• What you will do:
Your answer should be an exact copy of all the entries, free of pictures.

..............................

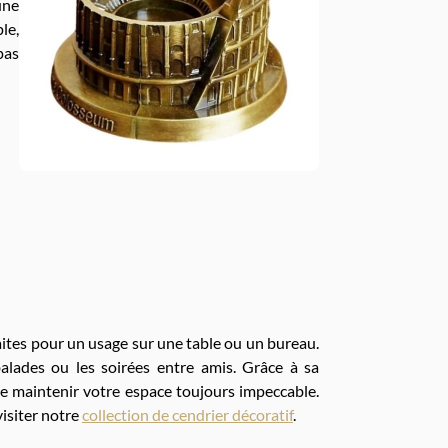
une
le,
pas
ites pour un usage sur une table ou un bureau.
balades ou les soirées entre amis. Grâce à sa
de maintenir votre espace toujours impeccable.
visiter notre
collection de cendrier décoratif
.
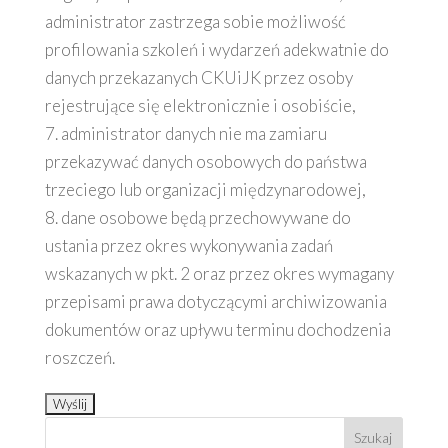
administrator zastrzega sobie możliwość
profilowania szkoleń i wydarzeń adekwatnie do
danych przekazanych CKUiJK przez osoby
rejestrujące się elektronicznie i osobiście,
7. administrator danych nie ma zamiaru
przekazywać danych osobowych do państwa
trzeciego lub organizacji międzynarodowej,
8. dane osobowe będą przechowywane do
ustania przez okres wykonywania zadań
wskazanych w pkt. 2 oraz przez okres wymagany
przepisami prawa dotyczącymi archiwizowania
dokumentów oraz upływu terminu dochodzenia
roszczeń.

..............................

• Answer area:
une
le,
pas
ites pour un usage sur une table ou un bureau.
balades ou les soirées entre amis. Grâce à sa
de maintenir votre espace toujours impeccable.
visiter notre
collection de cendrier décoratif
.
administrator zastrzega sobie możliwość
profilowania szkoleń i wydarzeń adekwatnie do
danych przekazanych CKUiJK przez osoby
rejestrujące się elektronicznie i osobiście,
7. administrator danych nie ma zamiaru
przekazywać danych osobowych do państwa
trzeciego lub organizacji międzynarodowej,
8. dane osobowe będą przechowywane do
ustania przez okres wykonywania zadań
wskazanych w pkt. 2 oraz przez okres wymagany
przepisami prawa dotyczącymi archiwizowania
dokumentów oraz upływu terminu dochodzenia
roszczeń.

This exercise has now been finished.